A contrario, les leitmotivs qui font la tonalité dominante de la suite du recueil, sont ceux de l’évasion, de la fuite qu’on espère voir aboutir, de la liberté reconquise, de la redécouverte de la sérénité inaltérable de la nature loin du fracas des guerres, du retour de l’espérance, de la réapparition (de la résurrection ?) de l’être aimé, du bonheur qui pourrait renaître par la grâce de la puissance régénératrice de l’amour.
Alors surviennent des pages de passion amoureuse d’un lyrisme puissant, de scènes empreintes d’une sensualité exacerbée.

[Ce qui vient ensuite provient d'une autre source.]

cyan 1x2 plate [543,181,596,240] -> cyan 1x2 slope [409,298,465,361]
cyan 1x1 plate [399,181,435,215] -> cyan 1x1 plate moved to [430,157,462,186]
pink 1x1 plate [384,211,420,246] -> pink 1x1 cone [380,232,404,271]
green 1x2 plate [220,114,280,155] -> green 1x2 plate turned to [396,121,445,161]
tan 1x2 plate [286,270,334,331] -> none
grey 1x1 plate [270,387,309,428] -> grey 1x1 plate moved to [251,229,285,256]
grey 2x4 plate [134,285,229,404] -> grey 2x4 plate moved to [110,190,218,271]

« Ils s’embrassent, s’embrasent,
Ils sont l’eau, le feu et la glace en fusion,
La danse endiablée des étoiles,
Un tourbillon de laves incandescentes… »
Mais la trêve est brève, ou n’aura été que rêve, qu’illusion, que fantasme. Hélas, le rideau noir de la fin de la sombre pièce dans laquelle l’homme joue le pire des rôles a repris sa chute.

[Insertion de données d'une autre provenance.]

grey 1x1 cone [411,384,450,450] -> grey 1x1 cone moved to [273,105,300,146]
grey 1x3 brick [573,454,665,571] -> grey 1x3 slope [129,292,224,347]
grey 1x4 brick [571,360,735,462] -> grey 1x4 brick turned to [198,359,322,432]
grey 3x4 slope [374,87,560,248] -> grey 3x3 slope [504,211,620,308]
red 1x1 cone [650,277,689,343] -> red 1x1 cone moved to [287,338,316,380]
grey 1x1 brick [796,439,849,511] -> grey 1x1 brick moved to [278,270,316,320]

« La guerre est revenue et les a rattrapés
Les voilà unis dans la mort, ils sont tombés
aux jardins de l’Eden perdu…
Assassinés…
Dans un dernier souffle s’envolent
les souvenirs de sa vie passée à l’attendre
lorsqu’il était au front sous les pluies assassines,
les malédictions
Cent fois elle a compté les dix plaies d’Egypte
Elle l’attendait avec ses dents de louve prêtes à le
défendre… »
Subsiste-t-il néanmoins quelque ultime note d’espoir ? Un possible sursaut de retour d’humanité ? La dernière page du recueil offre une réponse, ambiguë à souhait :
« L’oiseau m’a confié qu’il ne pourrait changer le monde
[…] Il m’a regardée et j’ai vu des larmes dans ses yeux
[…] Il m’a avoué qu’il avait peur
pour le rêve de fraternité
qu’il le savait menacé
qu’il avait une aile blessée…
Il faut me recoudre, m’a-t-il dit,
Et comme j’aimais le Poème,
Au fil des mots,
je l’ai suturé
Je l’ai regardé s’envoler à nouveau
[…] Dans la menace qui gronde
il continue de chanter ».
Alors ? La poésie ? Le poème ? Voilà, peut-être, ce qui nous sauvera.

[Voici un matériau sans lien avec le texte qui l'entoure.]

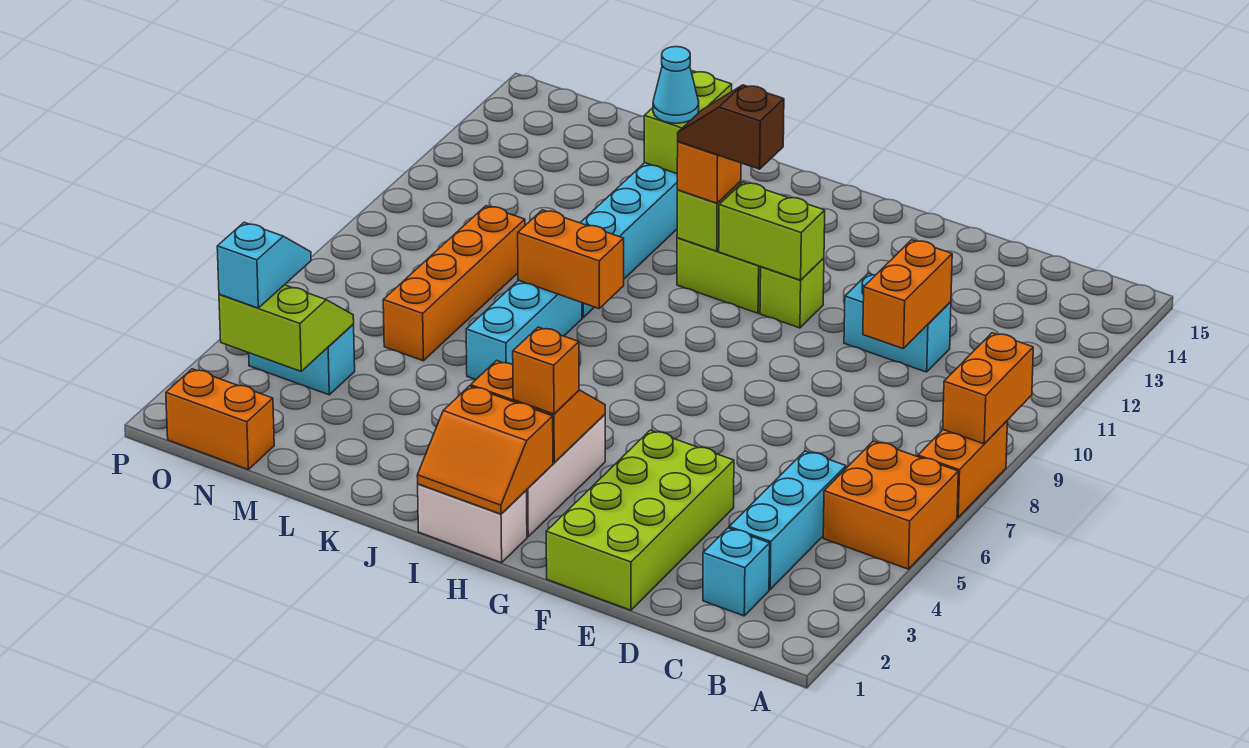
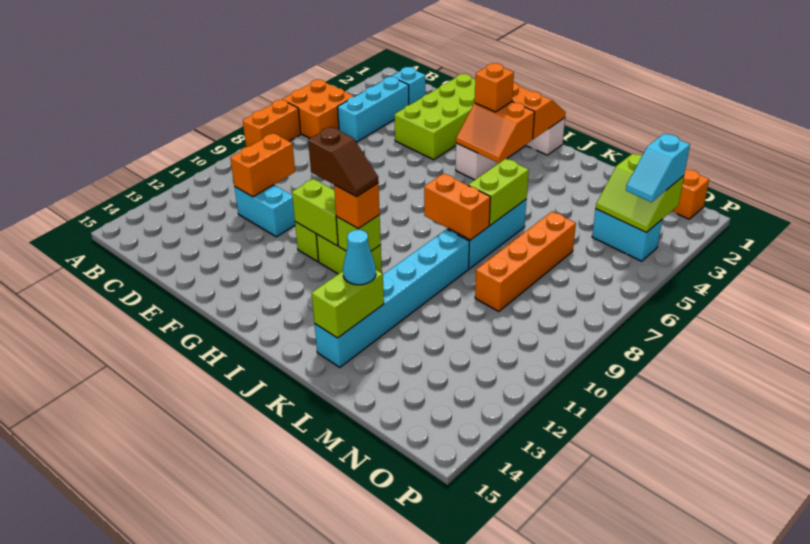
orange 1x2 brick [943,333,1033,444] -> none
none -> lime 1x2 brick [468,159,529,225]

Cette femme qui file, lâchant dans le vent les cendres incandescentes de l’enfer qu’elle fuit, irrésistiblement lancée à la poursuite d’un hypothétique retour de la vie heureuse, de la vie d’avant les guerres, vivant dans sa course un amour idéal, c’est la poésie dynamique, ce sont les mots que file avec talent une poétesse exprimant avec lucidité, dans une langue expressive à fort pouvoir suggestif, une vision du monde passablement tragique.
Patryck Froissart
Parme Ceriset née en 1979, est une poétesse française, auteure, romancière, critique littéraire, lauréate du Prix Marceline Desbordes-Valmore 2021. Elle vit entre Lyon et le Vercors. Livres : Boire la lumière à la source ; Femme d’eau et d’étoiles.